The CRL was founded in 2011 at the UNSW School of Art & Design by current director Professor Mari Velonaki, as part of her vision to create technological systems that improve and enhance the human experience.
CRL’s multidisciplinary prototyping and testing space is used by UNSW researchers, students and industry partners. The CRL utilises its sister facility, the ARC funded National Facility for Human-Robot Interaction Research, for the evaluation of prototypes developed in the CRL in a high-resolution state-of-the-art testing environment, purpose-designed to unobtrusively capture complex data sets of people interacting with robots and other technological systems.

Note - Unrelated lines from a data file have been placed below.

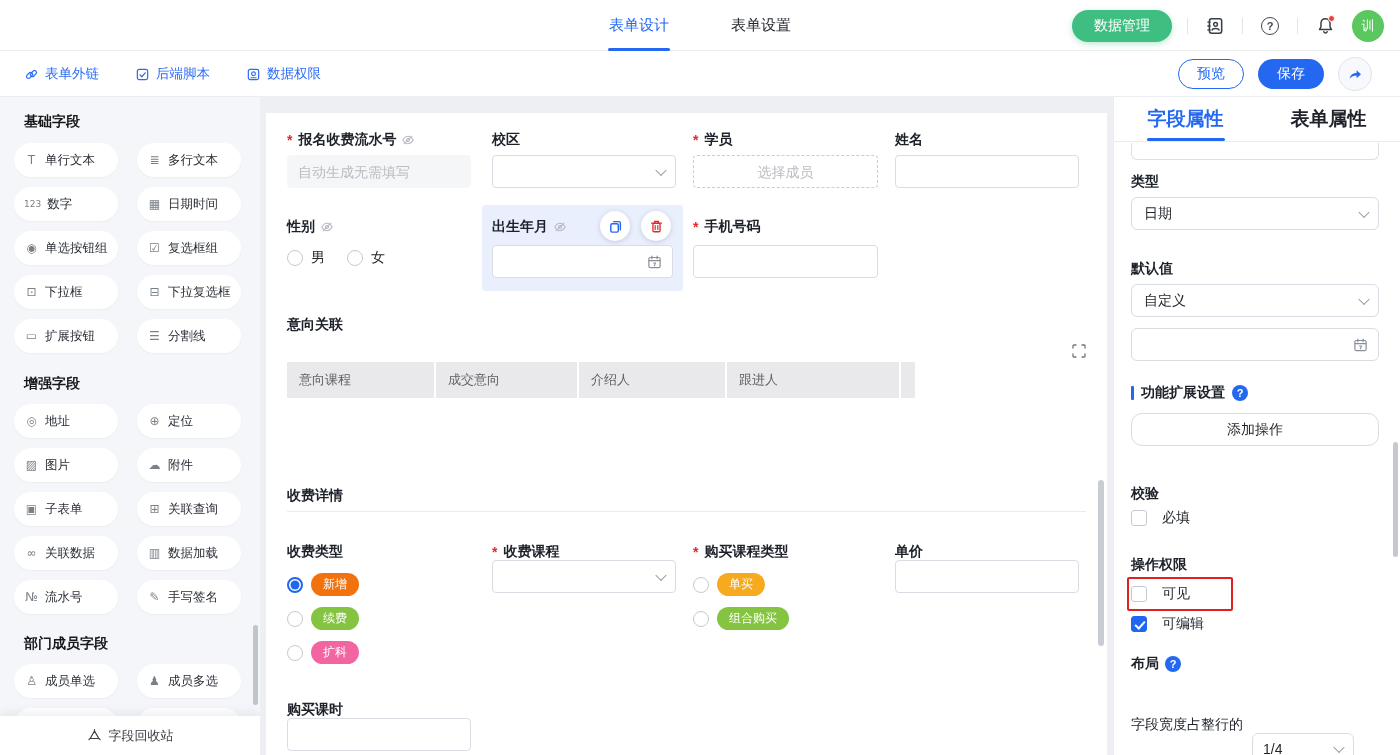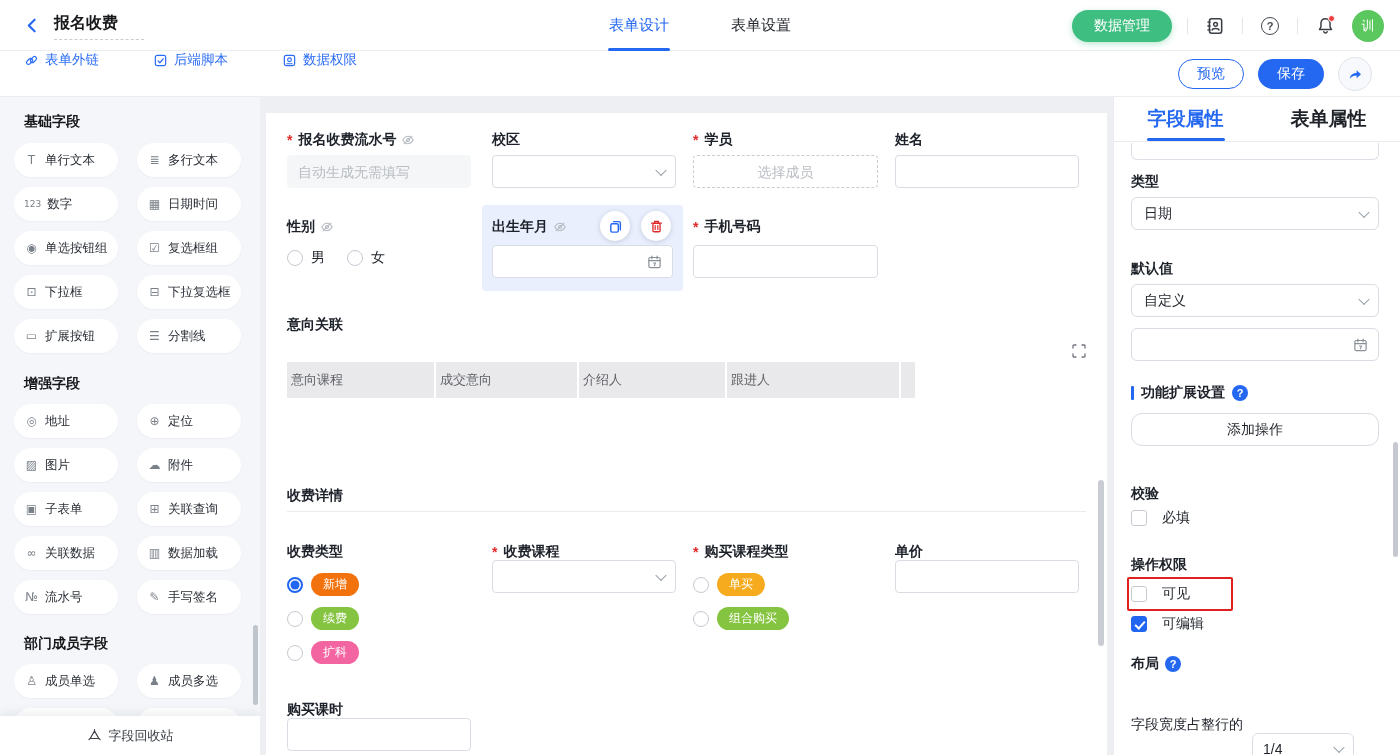--- a/index.html
+++ b/index.html
@@ -19,21 +19,21 @@
   .tb-right { position:absolute; right:16px; top:0; height:51px; display:flex; align-items:center; gap:15px; }
   .btn-green { height:32px; padding:0 22px; border:none; border-radius:16px; background:#3fbe81; color:#fff; font-size:14px; font-family:inherit; cursor:pointer; box-shadow:0 2px 6px rgba(63,190,129,.35); }
   .tb-divider { width:1px; height:16px; background:#e1e4e8; }
   .tb-icon { display:flex; align-items:center; justify-content:center; width:24px; height:24px; cursor:pointer; position:relative; }
   .help-circle { width:18px; height:18px; border:1.5px solid #43484f; border-radius:50%; display:flex; align-items:center; justify-content:center; font-size:11px; font-weight:700; color:#43484f; }
   .bell-dot { position:absolute; top:1px; right:2px; width:7px; height:7px; border-radius:50%; background:#f03e3e; border:1px solid #fff; }
   .avatar { width:32px; height:32px; border-radius:50%; background:#5bc75f; color:#fff; font-size:13px; display:flex; align-items:center; justify-content:center; cursor:pointer; }
 
   
   .toolbar { position:absolute; left:0; top:51px; width:1400px; height:46px; background:#fff; border-bottom:1px solid #ebedf0; z-index:29; }
-  .tl-left { position:absolute; left:24px; top:0; height:46px; display:flex; align-items:flex-start; gap:54px; }
+  .tl-left { position:absolute; left:24px; top:0; height:46px; display:flex; align-items:center; gap:36px; }
   .tl-link { display:flex; align-items:center; gap:6px; color:#2b6cf6; font-size:13.5px; cursor:pointer; }
   .tl-right { position:absolute; right:28px; top:0; height:46px; display:flex; align-items:center; gap:14px; }
   .btn-preview { width:66px; height:30px; border-radius:16px; border:1px solid #2468f2; background:#fff; color:#2468f2; font-size:14px; font-family:inherit; cursor:pointer; }
   .btn-save { width:66px; height:30px; border-radius:16px; border:none; background:#2468f2; color:#fff; font-size:14px; font-family:inherit; cursor:pointer; }
   .btn-share { width:34px; height:34px; border-radius:50%; border:1px solid #e0e4ea; background:#f7f9fc; display:flex; align-items:center; justify-content:center; cursor:pointer; }
 
   
   .sidebar { position:absolute; left:0; top:97px; width:260px; bottom:0; background:#f4f6f9; overflow:hidden; }
   .s-title { position:absolute; left:24px; font-size:14px; font-weight:700; color:#17181a; }
   .srow { position:absolute; left:14px; display:flex; gap:19px; }
@@ -56,21 +56,21 @@
   .chev { position:absolute; right:10px; top:50%; width:8px; height:8px; border-right:1.5px solid #9aa0a8; border-bottom:1.5px solid #9aa0a8; transform:translateY(-70%) rotate(45deg); }
   .radio { width:16px; height:16px; border:1px solid #c6cad1; border-radius:50%; background:#fff; flex:none; cursor:pointer; position:relative; }
   .radio.sel { border:2px solid #2066f0; }
   .radio.sel::after { content:""; position:absolute; left:50%; top:50%; transform:translate(-50%,-50%); width:9px; height:9px; border-radius:50%; background:#2066f0; }
   .opt-row { position:absolute; display:flex; align-items:center; gap:8px; }
   .opt-label { font-size:14px; color:#1f2329; }
   .tag { height:23px; line-height:23px; padding:0 12px; border-radius:12px; color:#fff; font-size:12px; }
   .sel-field { position:absolute; left:216px; top:92px; width:201px; height:86px; border-radius:4px; }
   .circle-btn { position:absolute; width:30px; height:30px; border-radius:50%; background:#fff; box-shadow:0 1px 5px rgba(30,40,60,.18); display:flex; align-items:center; justify-content:center; cursor:pointer; }
   .table-head { position:absolute; left:21px; top:249px; display:flex; gap:2px; }
-  .th-cell { height:36px; background:#e9e9ec; color:#5f6165; font-size:13px; display:flex; align-items:center; padding-left:4px; }
+  .th-cell { height:36px; background:#e9e9ec; color:#5f6165; font-size:13px; display:flex; align-items:center; padding-left:12px; }
   .section-title { position:absolute; left:21px; font-size:14px; font-weight:600; color:#1d2129; }
   .section-divider { position:absolute; left:21px; width:799px; border-top:1px solid #e9ebee; }
   .canvas-scroll { position:absolute; left:832px; width:6px; top:367px; height:166px; border-radius:3px; background:#c9cdd3; }
 
   
   .panel { position:absolute; left:1113px; top:97px; right:0; bottom:0; background:#fff; border-left:1px solid #eaecef; }
   .p-tabbar { position:absolute; left:0; right:0; top:0; height:45px; border-bottom:1px solid #e9ebee; display:flex; }
   .p-tab { flex:1; display:flex; align-items:center; justify-content:center; font-size:19px; font-weight:700; color:#1f2329; position:relative; cursor:pointer; }
   .p-tab.active { color:#2468f2; }
   .p-underline { position:absolute; left:50%; transform:translateX(-50%); bottom:0; width:78px; height:3px; background:#2468f2; border-radius:2px; }
@@ -94,28 +94,20 @@
   .w-select { position:relative; margin-left:9px; width:102px; height:31px; border:1px solid #d8dce3; border-radius:6px; display:flex; align-items:center; padding:0 10px; font-size:14px; cursor:pointer;margin-top:48px; }
   .panel-scroll { position:absolute; right:2px; width:5px; top:345px; height:115px; border-radius:3px; background:#c5c9cf; }
   svg { display:block; }
 </style>
 </head>
 <body>
 
 <div class="screen">
 
   <header class="topbar">
-    <div class="tb-left">
-      <span class="back-btn">
-        <svg width="17" height="17" viewBox="0 0 16 16">
-            <polyline points="10,2.5 4.5,8 10,13.5" fill="none" stroke="#2468f2" stroke-width="2" stroke-linecap="round" stroke-linejoin="round"></polyline>
-          </svg>
-      </span>
-      <span class="doc-title">报名收费</span>
-    </div>
     <div class="tb-tabs">
       <div class="tb-tab active">
         <span>表单设计</span>
         <i class="tab-underline"></i>
       </div>
       <div class="tb-tab">
         <span>表单设置</span>
       </div>
     </div>
     <div class="tb-right">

The National Facility for Human-Robot Interaction Research
The National Facility for Human-Robot Interaction Research is a multi-institutional research facility designed to unobtrusively monitor human behaviour in a large, repurposable experimental space.
State-of-the-art sensors are concealed in the experiment space allowing unobtrusive measurement of human physical attributes such as location and limb position. Internal states such as affect and intent can then be inferred from the physical measurements. The streams of time-stamped data can then selectively be logged to computer disk and/or used in real time to control technological devices in the experiment space.
The Facility is available for academic or commercial collaborative or contract research and for social purposes. There is no comparable facility for HRI research worldwide.